__REQUIRED WORK__
Could you reproduce the records word for word, from their very first line through the line containing "néanmoins talentueux rapper", including both of those lines?

__THE INPUT__
Start of Block

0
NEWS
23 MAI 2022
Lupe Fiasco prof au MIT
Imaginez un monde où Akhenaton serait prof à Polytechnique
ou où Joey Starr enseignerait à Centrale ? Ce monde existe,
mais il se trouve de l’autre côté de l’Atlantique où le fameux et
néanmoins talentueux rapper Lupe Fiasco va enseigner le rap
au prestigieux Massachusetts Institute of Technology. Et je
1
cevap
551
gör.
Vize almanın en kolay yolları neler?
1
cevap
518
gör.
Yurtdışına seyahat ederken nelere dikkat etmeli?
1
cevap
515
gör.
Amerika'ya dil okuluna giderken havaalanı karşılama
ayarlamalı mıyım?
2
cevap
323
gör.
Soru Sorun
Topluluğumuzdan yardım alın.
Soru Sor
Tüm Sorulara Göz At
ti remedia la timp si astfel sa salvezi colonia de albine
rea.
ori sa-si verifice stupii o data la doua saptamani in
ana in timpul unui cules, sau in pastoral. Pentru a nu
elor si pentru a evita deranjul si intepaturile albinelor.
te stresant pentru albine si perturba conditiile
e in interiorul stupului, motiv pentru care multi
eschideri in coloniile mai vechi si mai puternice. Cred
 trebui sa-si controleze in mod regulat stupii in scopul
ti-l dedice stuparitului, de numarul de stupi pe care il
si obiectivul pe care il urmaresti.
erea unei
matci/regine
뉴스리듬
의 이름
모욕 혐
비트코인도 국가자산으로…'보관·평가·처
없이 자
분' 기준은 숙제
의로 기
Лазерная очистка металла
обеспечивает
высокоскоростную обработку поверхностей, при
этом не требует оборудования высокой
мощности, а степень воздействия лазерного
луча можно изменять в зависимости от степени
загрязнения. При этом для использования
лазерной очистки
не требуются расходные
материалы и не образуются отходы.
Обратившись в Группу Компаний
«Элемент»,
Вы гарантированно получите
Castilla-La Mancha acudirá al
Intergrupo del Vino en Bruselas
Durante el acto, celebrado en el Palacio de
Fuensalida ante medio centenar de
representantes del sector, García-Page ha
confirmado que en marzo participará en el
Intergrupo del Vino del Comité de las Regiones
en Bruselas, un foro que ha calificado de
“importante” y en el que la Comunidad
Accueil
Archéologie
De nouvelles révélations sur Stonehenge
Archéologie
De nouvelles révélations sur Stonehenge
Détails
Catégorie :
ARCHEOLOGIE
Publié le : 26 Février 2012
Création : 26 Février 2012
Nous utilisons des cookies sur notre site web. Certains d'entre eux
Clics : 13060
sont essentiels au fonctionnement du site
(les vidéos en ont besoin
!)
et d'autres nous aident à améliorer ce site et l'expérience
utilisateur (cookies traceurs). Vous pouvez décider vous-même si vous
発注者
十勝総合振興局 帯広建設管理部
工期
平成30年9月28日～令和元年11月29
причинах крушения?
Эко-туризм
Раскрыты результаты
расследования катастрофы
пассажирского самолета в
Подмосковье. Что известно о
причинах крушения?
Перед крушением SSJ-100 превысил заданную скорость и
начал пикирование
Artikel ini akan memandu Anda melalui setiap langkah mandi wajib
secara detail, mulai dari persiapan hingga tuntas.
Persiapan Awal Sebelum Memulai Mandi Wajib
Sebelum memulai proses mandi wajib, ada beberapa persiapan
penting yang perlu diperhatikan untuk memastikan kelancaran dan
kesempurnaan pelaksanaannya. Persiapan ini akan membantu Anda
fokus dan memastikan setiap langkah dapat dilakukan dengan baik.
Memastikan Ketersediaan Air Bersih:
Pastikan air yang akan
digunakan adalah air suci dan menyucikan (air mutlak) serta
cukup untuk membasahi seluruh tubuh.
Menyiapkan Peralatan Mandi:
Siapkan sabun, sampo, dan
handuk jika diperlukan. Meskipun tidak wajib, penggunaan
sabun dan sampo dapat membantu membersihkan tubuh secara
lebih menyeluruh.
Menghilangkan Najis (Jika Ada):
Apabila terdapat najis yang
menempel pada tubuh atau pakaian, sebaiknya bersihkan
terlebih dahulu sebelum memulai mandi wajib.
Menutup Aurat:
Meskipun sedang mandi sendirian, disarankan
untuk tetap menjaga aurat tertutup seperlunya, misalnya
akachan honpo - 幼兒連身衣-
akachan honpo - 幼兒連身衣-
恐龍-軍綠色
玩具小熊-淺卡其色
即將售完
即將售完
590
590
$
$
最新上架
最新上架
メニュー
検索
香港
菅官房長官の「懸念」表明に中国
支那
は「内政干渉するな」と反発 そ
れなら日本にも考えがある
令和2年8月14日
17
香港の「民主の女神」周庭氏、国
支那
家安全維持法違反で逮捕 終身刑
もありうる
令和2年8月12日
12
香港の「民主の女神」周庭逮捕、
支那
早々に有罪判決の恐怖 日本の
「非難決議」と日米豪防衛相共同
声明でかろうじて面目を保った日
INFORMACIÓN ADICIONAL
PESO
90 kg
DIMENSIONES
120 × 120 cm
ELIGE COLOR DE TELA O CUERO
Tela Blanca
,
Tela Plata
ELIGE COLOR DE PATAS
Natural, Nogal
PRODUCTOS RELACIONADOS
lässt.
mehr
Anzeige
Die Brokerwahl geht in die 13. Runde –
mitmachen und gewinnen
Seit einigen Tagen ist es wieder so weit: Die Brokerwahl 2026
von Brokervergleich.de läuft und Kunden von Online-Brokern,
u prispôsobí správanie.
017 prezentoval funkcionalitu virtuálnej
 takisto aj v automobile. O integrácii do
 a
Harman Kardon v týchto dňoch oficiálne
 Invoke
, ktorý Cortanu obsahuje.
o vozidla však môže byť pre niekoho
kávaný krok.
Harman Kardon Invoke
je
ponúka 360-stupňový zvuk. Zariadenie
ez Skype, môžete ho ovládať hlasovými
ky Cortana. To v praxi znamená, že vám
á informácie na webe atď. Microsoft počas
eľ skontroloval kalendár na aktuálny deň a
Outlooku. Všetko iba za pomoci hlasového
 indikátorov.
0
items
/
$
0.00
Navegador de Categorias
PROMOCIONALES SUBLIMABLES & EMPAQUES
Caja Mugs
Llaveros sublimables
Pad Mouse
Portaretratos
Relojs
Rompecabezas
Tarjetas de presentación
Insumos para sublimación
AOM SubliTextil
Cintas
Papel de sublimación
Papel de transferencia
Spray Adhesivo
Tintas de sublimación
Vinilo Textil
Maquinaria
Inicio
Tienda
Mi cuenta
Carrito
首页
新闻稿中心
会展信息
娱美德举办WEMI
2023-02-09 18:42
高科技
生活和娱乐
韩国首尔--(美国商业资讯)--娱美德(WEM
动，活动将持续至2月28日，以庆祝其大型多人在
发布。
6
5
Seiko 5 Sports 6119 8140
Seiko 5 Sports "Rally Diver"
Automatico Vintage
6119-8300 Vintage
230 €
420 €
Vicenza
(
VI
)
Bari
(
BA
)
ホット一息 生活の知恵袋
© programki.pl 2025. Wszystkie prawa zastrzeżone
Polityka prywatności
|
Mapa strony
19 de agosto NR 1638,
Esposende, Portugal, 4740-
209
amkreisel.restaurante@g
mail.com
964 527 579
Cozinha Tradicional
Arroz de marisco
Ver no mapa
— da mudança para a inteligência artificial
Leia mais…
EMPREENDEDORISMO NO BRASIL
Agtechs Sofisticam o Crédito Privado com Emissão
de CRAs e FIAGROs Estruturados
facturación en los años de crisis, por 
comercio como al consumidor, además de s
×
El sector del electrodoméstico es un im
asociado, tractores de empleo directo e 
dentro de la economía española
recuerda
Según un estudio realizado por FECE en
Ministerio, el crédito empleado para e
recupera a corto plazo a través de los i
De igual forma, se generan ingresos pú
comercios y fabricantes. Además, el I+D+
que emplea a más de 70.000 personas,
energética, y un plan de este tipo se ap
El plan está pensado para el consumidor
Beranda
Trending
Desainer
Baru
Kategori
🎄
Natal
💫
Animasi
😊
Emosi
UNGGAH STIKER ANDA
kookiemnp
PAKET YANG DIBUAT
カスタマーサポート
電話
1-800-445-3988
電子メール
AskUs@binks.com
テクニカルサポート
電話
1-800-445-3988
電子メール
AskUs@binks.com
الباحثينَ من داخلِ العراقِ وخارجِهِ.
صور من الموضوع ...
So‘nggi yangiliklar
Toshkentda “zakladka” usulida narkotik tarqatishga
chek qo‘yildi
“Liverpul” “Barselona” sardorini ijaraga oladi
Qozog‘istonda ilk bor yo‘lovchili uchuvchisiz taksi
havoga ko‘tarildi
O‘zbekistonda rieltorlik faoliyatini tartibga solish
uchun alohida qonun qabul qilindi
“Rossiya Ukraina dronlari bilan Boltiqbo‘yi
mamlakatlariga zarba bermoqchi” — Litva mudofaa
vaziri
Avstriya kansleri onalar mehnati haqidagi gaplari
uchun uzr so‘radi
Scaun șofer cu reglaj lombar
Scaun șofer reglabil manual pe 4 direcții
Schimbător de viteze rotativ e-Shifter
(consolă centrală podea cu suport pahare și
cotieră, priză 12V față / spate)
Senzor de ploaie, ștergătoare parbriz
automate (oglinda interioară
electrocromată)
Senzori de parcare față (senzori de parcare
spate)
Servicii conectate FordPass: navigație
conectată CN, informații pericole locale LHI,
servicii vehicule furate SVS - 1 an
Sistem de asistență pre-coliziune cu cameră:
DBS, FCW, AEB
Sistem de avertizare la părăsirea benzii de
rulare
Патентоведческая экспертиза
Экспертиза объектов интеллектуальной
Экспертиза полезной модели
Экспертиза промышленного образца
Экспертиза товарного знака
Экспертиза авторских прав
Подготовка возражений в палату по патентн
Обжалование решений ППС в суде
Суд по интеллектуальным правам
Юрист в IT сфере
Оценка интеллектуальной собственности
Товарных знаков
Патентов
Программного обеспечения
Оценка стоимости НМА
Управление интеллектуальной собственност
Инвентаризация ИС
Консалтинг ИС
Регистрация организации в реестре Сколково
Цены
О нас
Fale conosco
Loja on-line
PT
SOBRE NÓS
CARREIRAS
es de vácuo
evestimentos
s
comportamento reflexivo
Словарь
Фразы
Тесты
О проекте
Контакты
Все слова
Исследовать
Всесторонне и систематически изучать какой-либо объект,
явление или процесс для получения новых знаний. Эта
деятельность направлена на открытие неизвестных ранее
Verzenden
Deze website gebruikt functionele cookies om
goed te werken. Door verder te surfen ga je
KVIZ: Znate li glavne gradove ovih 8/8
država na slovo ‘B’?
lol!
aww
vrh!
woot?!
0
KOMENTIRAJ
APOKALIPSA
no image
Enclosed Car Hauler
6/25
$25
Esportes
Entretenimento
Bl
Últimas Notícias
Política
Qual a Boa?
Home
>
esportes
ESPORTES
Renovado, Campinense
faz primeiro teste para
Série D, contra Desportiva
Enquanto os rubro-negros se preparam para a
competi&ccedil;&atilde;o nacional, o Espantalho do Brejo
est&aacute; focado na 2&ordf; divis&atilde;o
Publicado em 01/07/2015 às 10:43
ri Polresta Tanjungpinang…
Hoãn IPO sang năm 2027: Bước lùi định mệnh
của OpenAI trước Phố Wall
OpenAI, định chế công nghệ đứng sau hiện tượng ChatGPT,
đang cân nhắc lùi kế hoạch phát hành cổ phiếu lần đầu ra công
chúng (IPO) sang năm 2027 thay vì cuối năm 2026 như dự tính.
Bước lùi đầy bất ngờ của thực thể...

End of Block

__REPLY__
0
NEWS
23 MAI 2022
Lupe Fiasco prof au MIT
Imaginez un monde où Akhenaton serait prof à Polytechnique
ou où Joey Starr enseignerait à Centrale ? Ce monde existe,
mais il se trouve de l’autre côté de l’Atlantique où le fameux et
néanmoins talentueux rapper Lupe Fiasco va enseigner le rap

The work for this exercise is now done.